Diagonale Bohrungen machen den Transport des gesamten Modelles zwar möglich, aber bereits die aufwendigen Fundamentierungsarbeiten, welche von dem Stadtbauamt übernommen wurden, sprechen gegen einen Standortwechsel. Warum sollte man das Kunstwerk auch irgendwann versetzen? Ist doch der zentrale Standort ein ausgezeichneter Orientierungspunkt um sich auf dem 190 cm langen und 150 cm breiten Modell zurecht zu finden. Etwa 200 kg Bronze waren notwendig um die topografische Situation sowie die architektonischen Besonderheiten der ausgesprochen gut erhaltenen Altstadt mit ihrer historischen Bausubstanz und den ganzen Mauern, Türmen und Toren detailgetreu wiederzugeben. Tagelang war der Künstler dafür in Rothenburg unterwegs und hat noch länger in seiner Werkstatt an dem Modell gearbeitet. Der Lohn der Arbeit ist ein (fast) fehlerfreies Abbild dieser internationalen bekannten fränkischen Kleinstadt. Selbst ich habe eine ganze Weile gebraucht um die kleinen Ungenauigkeiten zu entdecken die sich im langwierigen Entstehungsprozess eingeschlichen haben. Es lohnt sich auf jeden Fall ganz genau hinzuschauen oder zu fühlen. So ist es für jeden ein Erlebnis mal zu versuchen die Stadt mit anderen Sinnen zu erfahren. Das Blindenstadtmodell ist also wesentlich mehr als nur ein Hingucker.

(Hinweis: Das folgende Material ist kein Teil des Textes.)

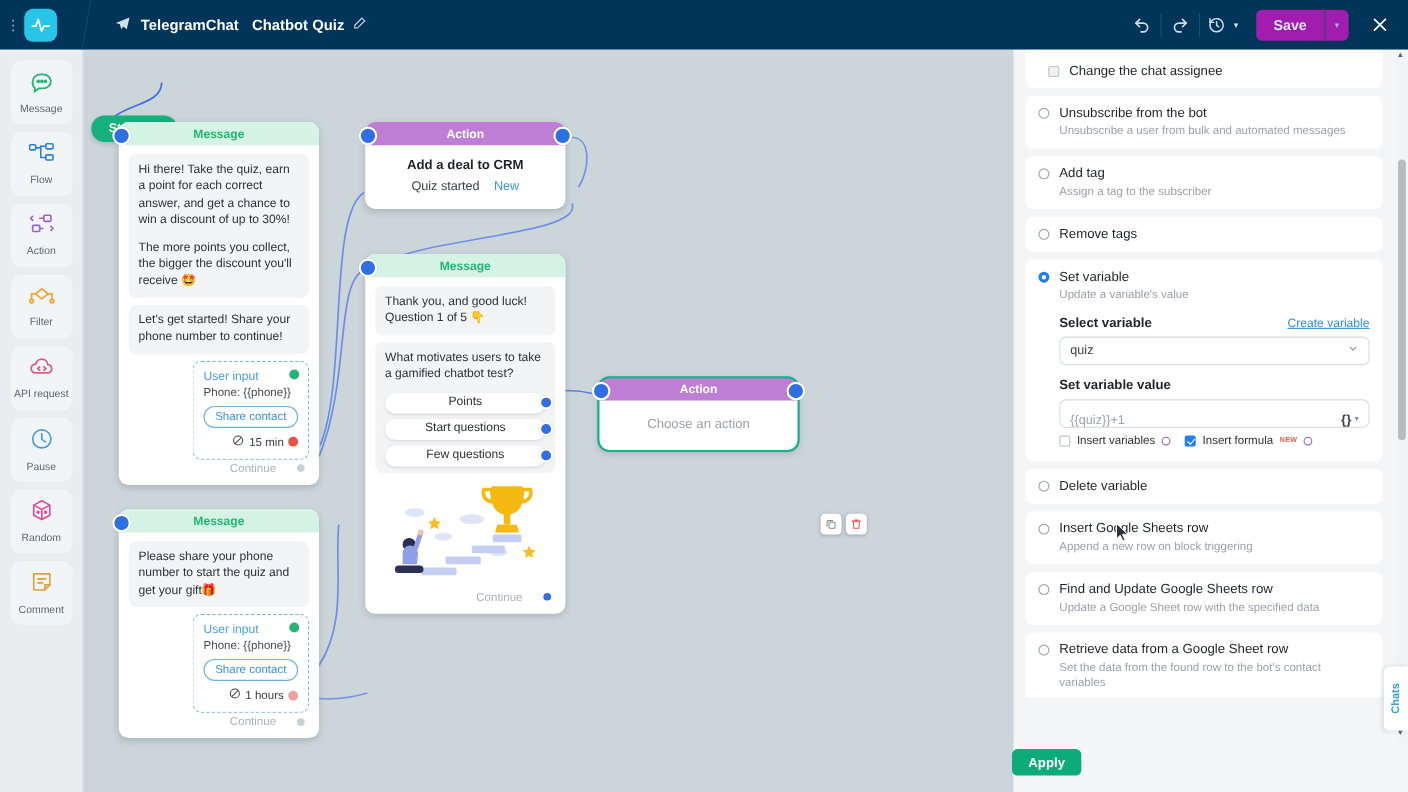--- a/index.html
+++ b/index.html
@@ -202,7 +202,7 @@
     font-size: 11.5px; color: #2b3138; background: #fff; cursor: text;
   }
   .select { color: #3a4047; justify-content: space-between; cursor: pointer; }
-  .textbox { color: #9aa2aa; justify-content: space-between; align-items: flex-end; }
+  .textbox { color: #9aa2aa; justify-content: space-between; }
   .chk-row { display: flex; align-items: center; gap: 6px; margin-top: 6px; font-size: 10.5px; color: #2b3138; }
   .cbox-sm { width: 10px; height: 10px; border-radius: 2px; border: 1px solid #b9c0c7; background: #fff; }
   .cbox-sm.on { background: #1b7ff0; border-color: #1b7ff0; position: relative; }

Der Blick aus meinem Fenster – ganz privat

"Rothenburg ob der Tauber" "St.-Jakobs-Kirche"
Das Blindenstadtmodell aus der Vogelperspektive: Die Installation liegt direkt zu Füßen der St.-Jakobs-Kirche von Rothenburg ob der Tauber.

Während ich dies Schreibe blicke ich immer wieder aus meinem Fenster und was sehe ich da? Das Rothenburger-Blindenstadtmodell umringt von Menschen. Es erfüllt mich immer wieder aufs Neue mit großer Dankbarkeit und Freude sehen zu dürfen, wie gut diese neue Attraktion von Anfang an genutzt wird. Fast neun Jahre lang habe ich mich für die Verwirklichung dieses Projektes eingesetzt und die Idee dieses perfekten Standortes hatte dann der Leiter unseres Stadtbauamtes. Vielen Dank Herr Knappe! Aber auch ein herzlicher Dank an all die Unterstützer und Förderer ohne die diese Vision nie Wirklichkeit geworden wäre. Ein Symbol der Inklusion, ein verbindendes Element weit über die Tore unserer Stadt hinaus. Über alle Grenzen und Sprachen hinweg können sich an diesem Gebilde aus Metall hoffentlich noch sehr viele Generationen erfreuen. Ein bleibender Beitrag der Rothenburger Gästeführer um diese besondere Stadt noch ein bei bisschen schöner und lebenswerter für uns alle zu machen. Ein Beispiel dafür was Wenige zum Wohle Vieler schaffen können und das die Welt in der ich leben darf wunderschön ist.

Harald Ernst

Bin ich ein Rothenburger? JAIN! Meine Wurzeln liegen nur 15 km von Rothenburg entfernt. Brettheim, früher ein Teil des Stadtgebietes der Reichsstadt mit ca. 180 Dörfern, liegt heute in einem anderen Bundesland (BW). Das erklärt, weshalb ich mich als Rothenburger fühle, inzwischen auch in der Altstadt lebe, aber nicht wie ein Rothenburger klinge. Ich bin ein Hohenloher mit entsprechendem Dialekt (wenn ich will oder darf) und habe mich während meines Zivildienstes (1990/91) in der Jugendherberge in die Stadt verliebt. Außerdem habe ich mich durch die Gäste aus aller Welt inspirieren lassen und das Reisen für mich entdeckt. Menschen, Länder, Abenteuer lassen mich immer wieder meine Koffer packen. Doch genauso gerne kehre ich immer wieder zurück in diese besonders schöne Stadt. Aus Hobby wurde Beruf. Bereits 1993 kam ich zur Gästeführerei. Im Jahr 2000 habe ich mit einem Freund ein Reiseunternehmen gegründet und bin seit dem selbstständiger Stadtführer, Reiseleiter und Driverguide für Gäste aus aller Welt im In- und Ausland. Doch mein Schwerpunkt ist und bleibt Rothenburg ob der Tauber. Hier kenne ich mich am besten aus. Hier bin ich Zuhause.